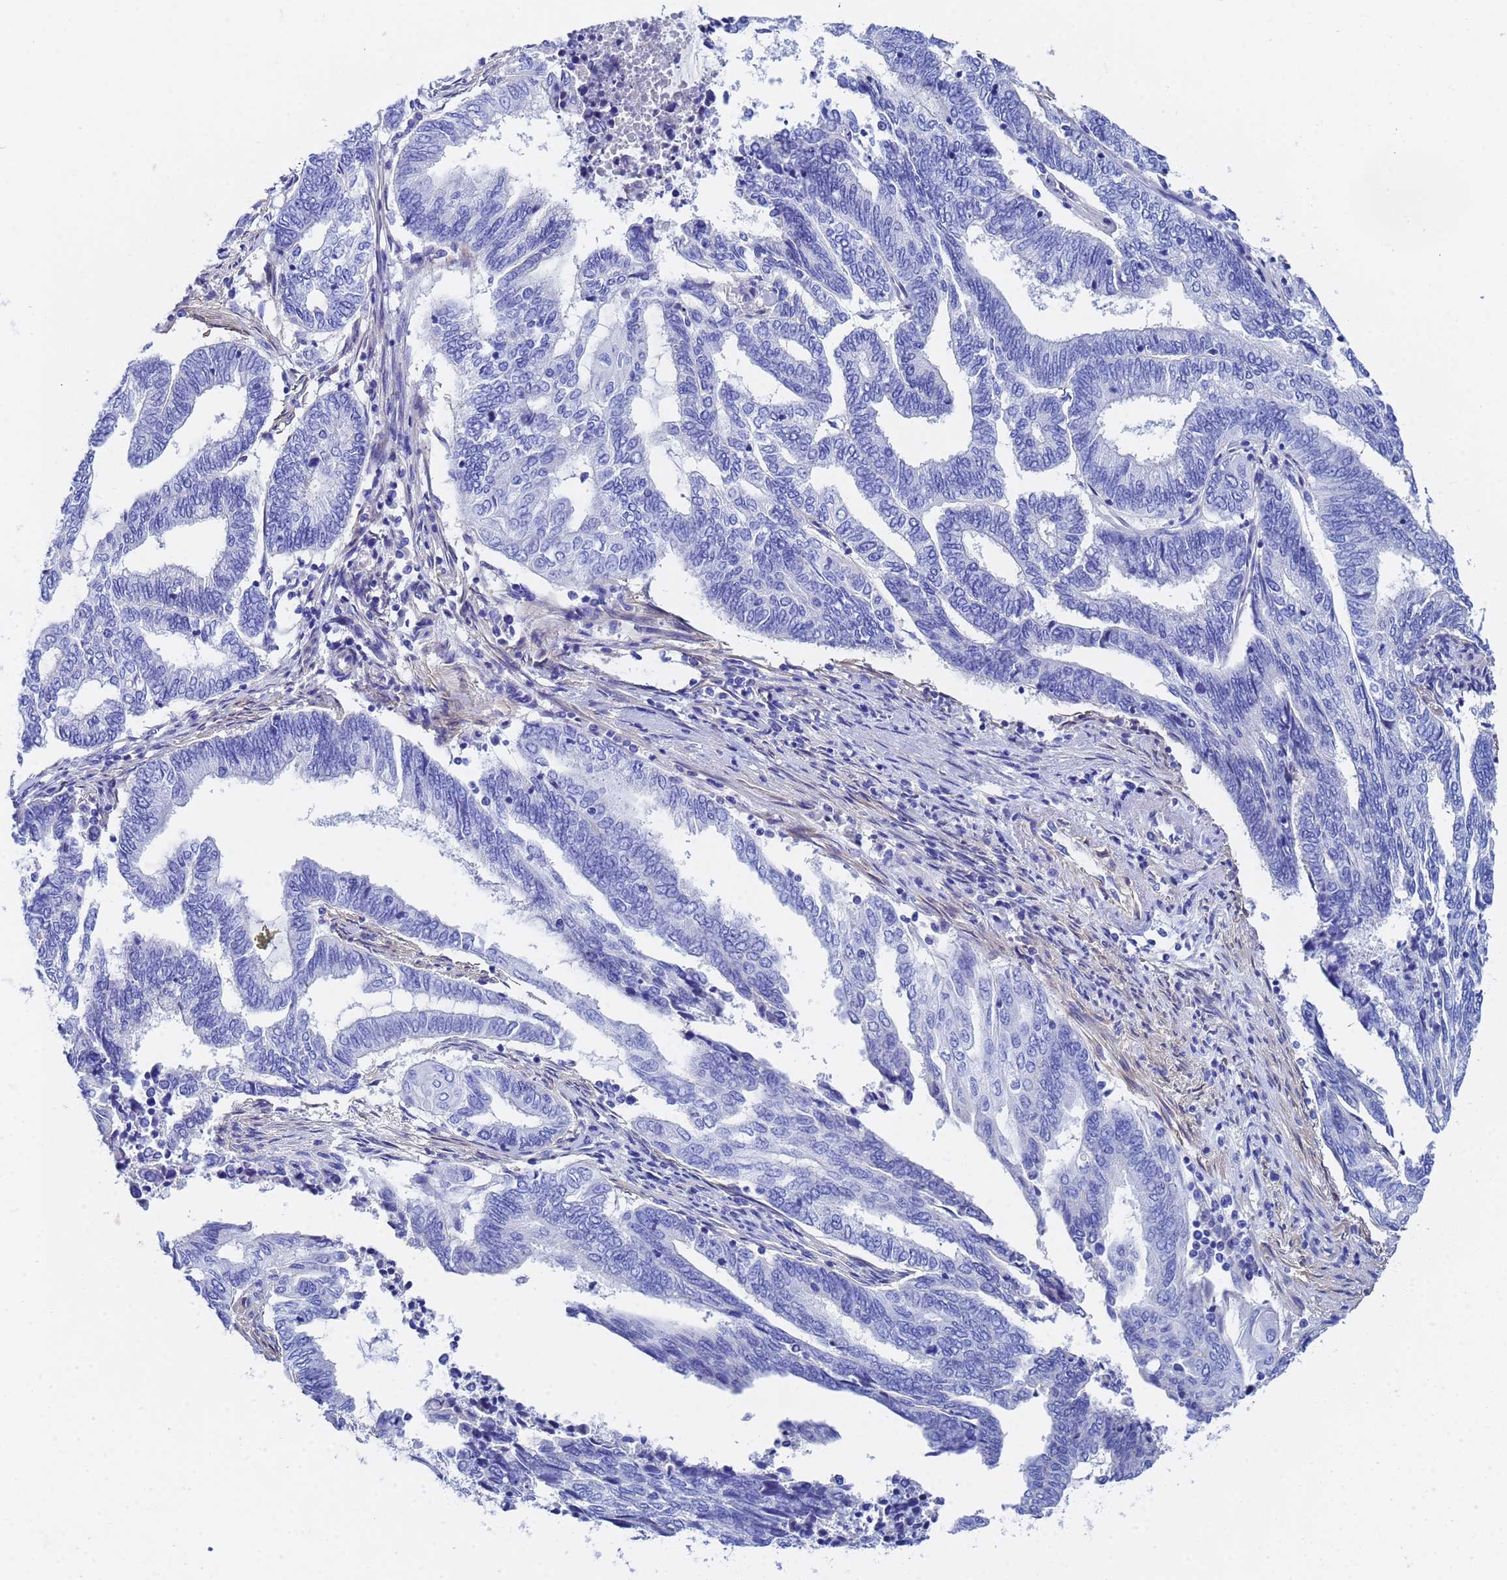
{"staining": {"intensity": "negative", "quantity": "none", "location": "none"}, "tissue": "endometrial cancer", "cell_type": "Tumor cells", "image_type": "cancer", "snomed": [{"axis": "morphology", "description": "Adenocarcinoma, NOS"}, {"axis": "topography", "description": "Uterus"}, {"axis": "topography", "description": "Endometrium"}], "caption": "Immunohistochemistry (IHC) photomicrograph of human endometrial cancer (adenocarcinoma) stained for a protein (brown), which demonstrates no expression in tumor cells. (Stains: DAB (3,3'-diaminobenzidine) immunohistochemistry with hematoxylin counter stain, Microscopy: brightfield microscopy at high magnification).", "gene": "CST4", "patient": {"sex": "female", "age": 70}}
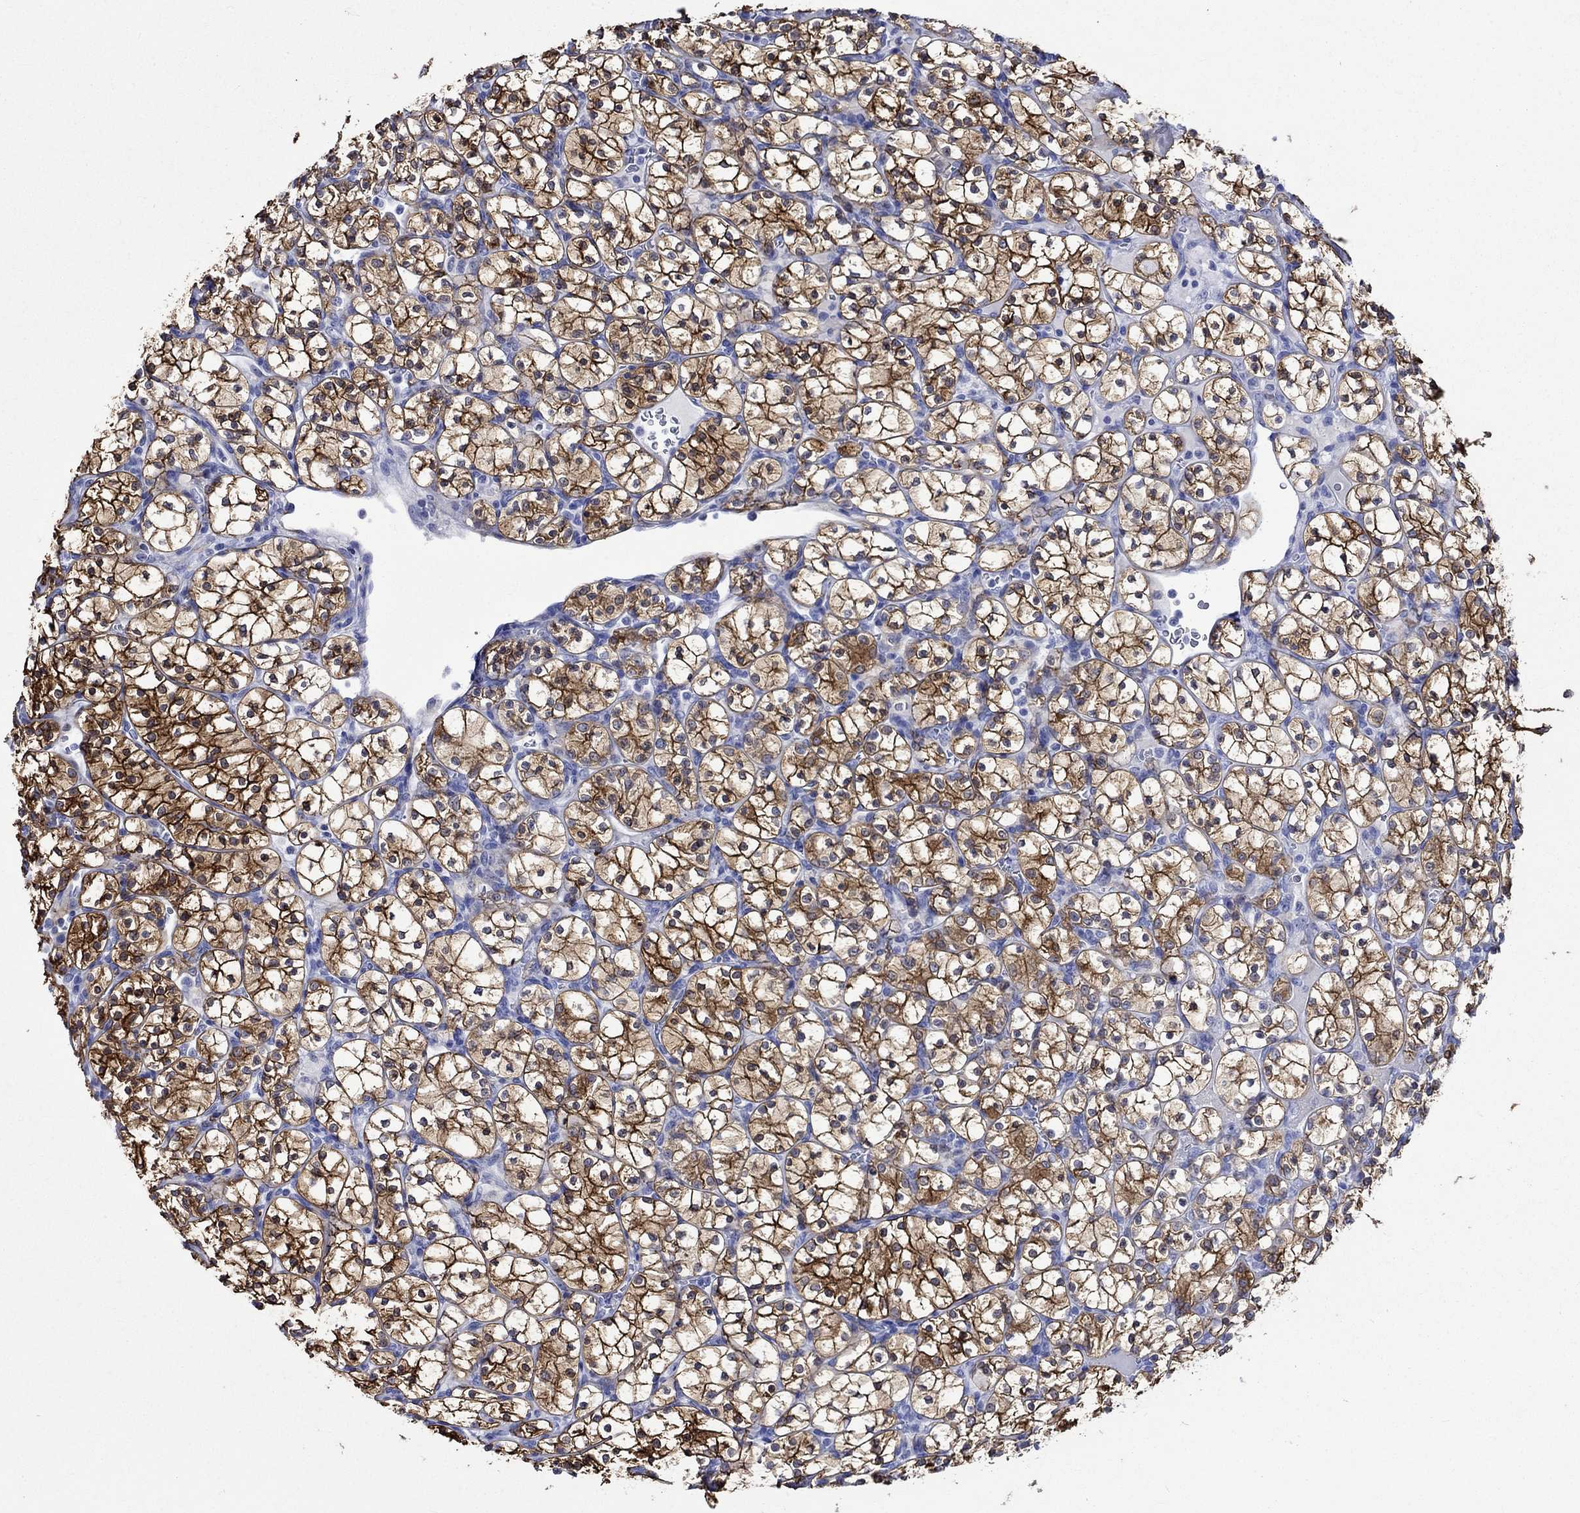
{"staining": {"intensity": "strong", "quantity": ">75%", "location": "cytoplasmic/membranous"}, "tissue": "renal cancer", "cell_type": "Tumor cells", "image_type": "cancer", "snomed": [{"axis": "morphology", "description": "Adenocarcinoma, NOS"}, {"axis": "topography", "description": "Kidney"}], "caption": "Protein staining displays strong cytoplasmic/membranous positivity in approximately >75% of tumor cells in renal cancer.", "gene": "CRYAB", "patient": {"sex": "female", "age": 89}}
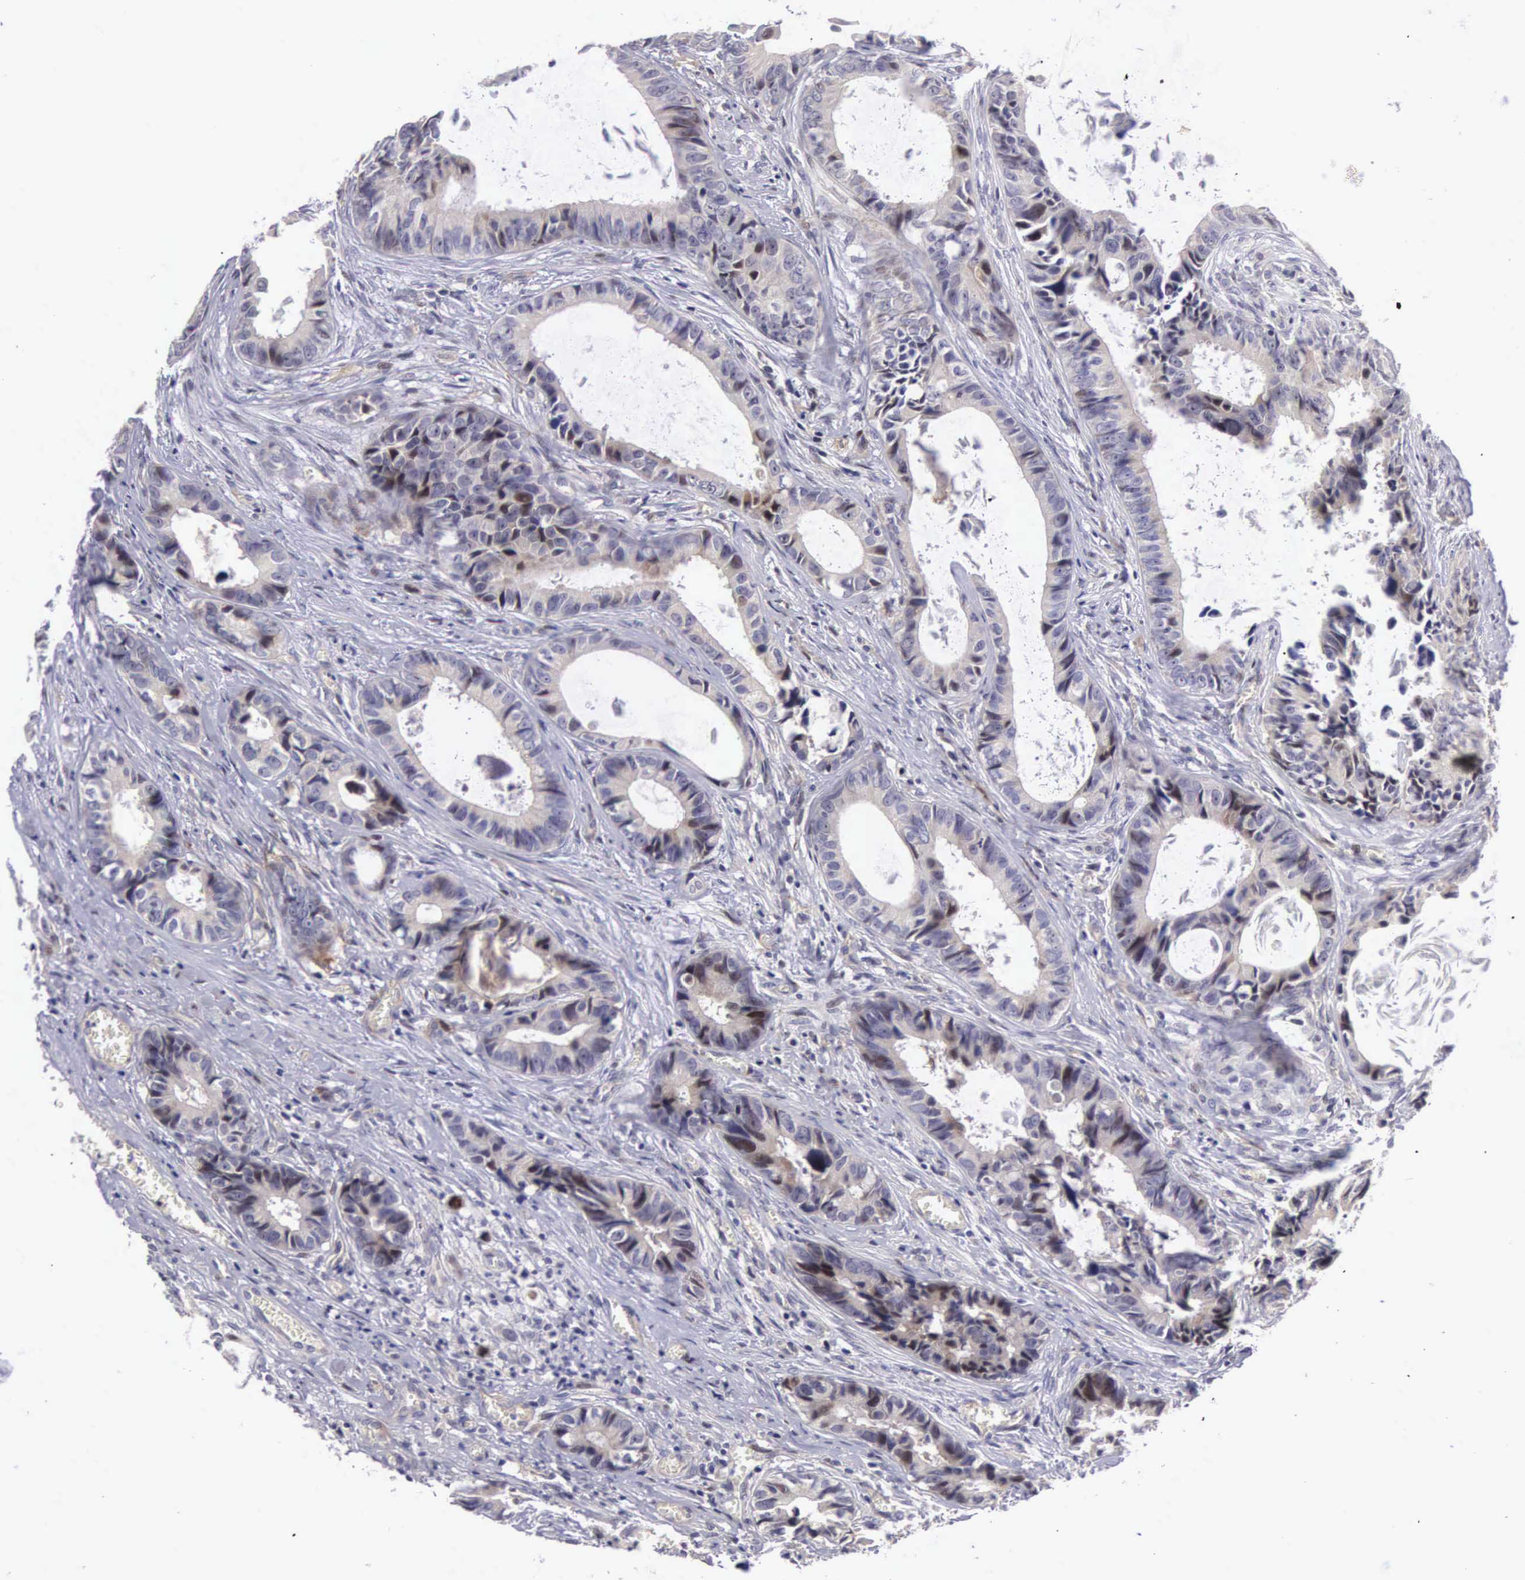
{"staining": {"intensity": "moderate", "quantity": "25%-75%", "location": "cytoplasmic/membranous,nuclear"}, "tissue": "colorectal cancer", "cell_type": "Tumor cells", "image_type": "cancer", "snomed": [{"axis": "morphology", "description": "Adenocarcinoma, NOS"}, {"axis": "topography", "description": "Rectum"}], "caption": "Immunohistochemical staining of human adenocarcinoma (colorectal) reveals medium levels of moderate cytoplasmic/membranous and nuclear protein positivity in about 25%-75% of tumor cells.", "gene": "EMID1", "patient": {"sex": "female", "age": 98}}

-- Action item --
Only the lines from the one with "staining displays strong" through the last line above belong in the answer. Reproduce them exactly, without the pictures.

-- Response to the exercise --
{"staining": {"intensity": "strong", "quantity": ">75%", "location": "cytoplasmic/membranous"}, "tissue": "renal cancer", "cell_type": "Tumor cells", "image_type": "cancer", "snomed": [{"axis": "morphology", "description": "Adenocarcinoma, NOS"}, {"axis": "topography", "description": "Kidney"}], "caption": "Protein staining displays strong cytoplasmic/membranous positivity in approximately >75% of tumor cells in renal cancer.", "gene": "CRYAB", "patient": {"sex": "female", "age": 89}}
{"staining": {"intensity": "moderate", "quantity": "25%-75%", "location": "cytoplasmic/membranous,nuclear"}, "tissue": "colorectal cancer", "cell_type": "Tumor cells", "image_type": "cancer", "snomed": [{"axis": "morphology", "description": "Adenocarcinoma, NOS"}, {"axis": "topography", "description": "Rectum"}], "caption": "Immunohistochemical staining of human adenocarcinoma (colorectal) reveals medium levels of moderate cytoplasmic/membranous and nuclear protein positivity in about 25%-75% of tumor cells.", "gene": "EMID1", "patient": {"sex": "female", "age": 98}}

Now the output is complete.